Blunt Trauma: Feasibility and Clinical Utility of Pelvic CT Angiography Performed with 64–Detector Row CT1

Stephan W. Anderson, MD, Jorge A. Soto, MD, Brian C. Lucey, MD, Peter A. Burke, MD, Erwin F. Hirsch, MD, and James T. Rhea, MD

1 From the Departments of Radiology (S.W.A., J.A.S., B.C.L., J.T.R.) and Surgery (P.A.B., E.F.H.), Boston University Medical Center, 88 E Newton St, 2nd Floor, Boston, MA 02215. Received January 12, 2007; revision requested March 15; revision received May 10; accepted June 12; final version accepted August 1. Address correspondence to S.W.A. (e-mail: Stephan.anderson{at}bmc.org).

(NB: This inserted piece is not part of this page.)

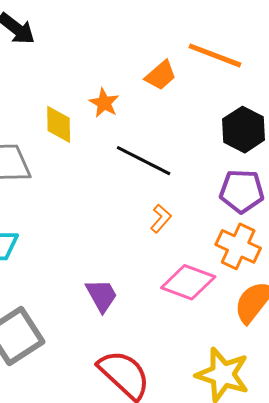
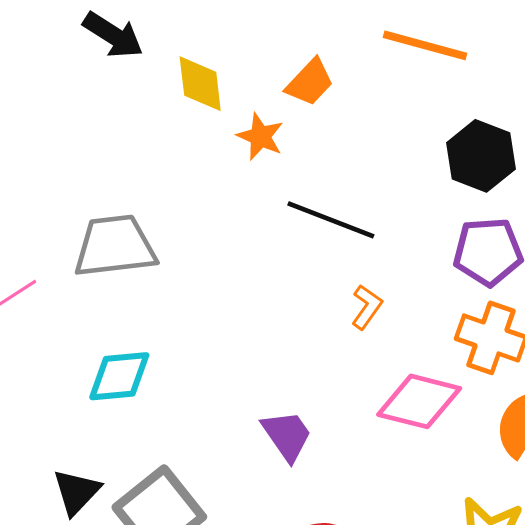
orange trapezoid: (161, 75) -> (310, 82), moved
yellow diamond: (59, 124) -> (200, 84), moved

Purpose: To retrospectively evaluate the integration of pelvic computed tomographic (CT) angiography into the thoracoabdominal CT examination of blunt trauma by using 64–detector row CT to differentiate active arterial from active venous hemorrhage.

Materials and Methods: This study was institutional review board approved and HIPAA compliant; the requirement for informed patient consent was waived. Fifty-three patients (30 male, 23 female; mean age, 42 years) with multiple blunt trauma underwent pelvic CT angiography with 64–detector row CT at admission. Arterial phase and portal venous phase pelvic CT angiograms were evaluated for evidence of vascular injury. In patients with active extravasation, the size of the hemorrhaging area was measured on arterial, portal venous, and delayed phase images. The Fisher exact test was used to correlate presence of vascular injury with subsequent clinical management. The Wilcoxon rank sum test was used to test the association between size of active hemorrhage during the vascular enhancement phases and subsequent clinical outcome. Finally, the Fisher exact test was used to correlate presence of vascular injury with severity of osseous injury.

Results: At pelvic CT angiography, 21 of the 53 patients had evidence of vascular injury: 10 isolated active arterial extravasations, three isolated arterial occlusions, three cases of both arterial extravasation and occlusion, two cases of arterial and venous extravasations, and three isolated venous extravasations. Eleven of the 21 patients also underwent conventional angiography, with subsequent embolization performed in seven of these 11 patients. The remaining 10 patients were successfully treated conservatively. When the foci of active arterial extravasation were compared on arterial, portal venous, and delayed phase images, the mean areas of hemorrhage across all three phases were larger in patients who required conventional angiography than in those successfully treated with conservative management.

Conclusion: With use of 64–detector row scanning, pelvic CT angiography was successfully integrated into the authors' CT protocols and enabled differentiation between active arterial and active venous hemorrhage, which may influence clinical management.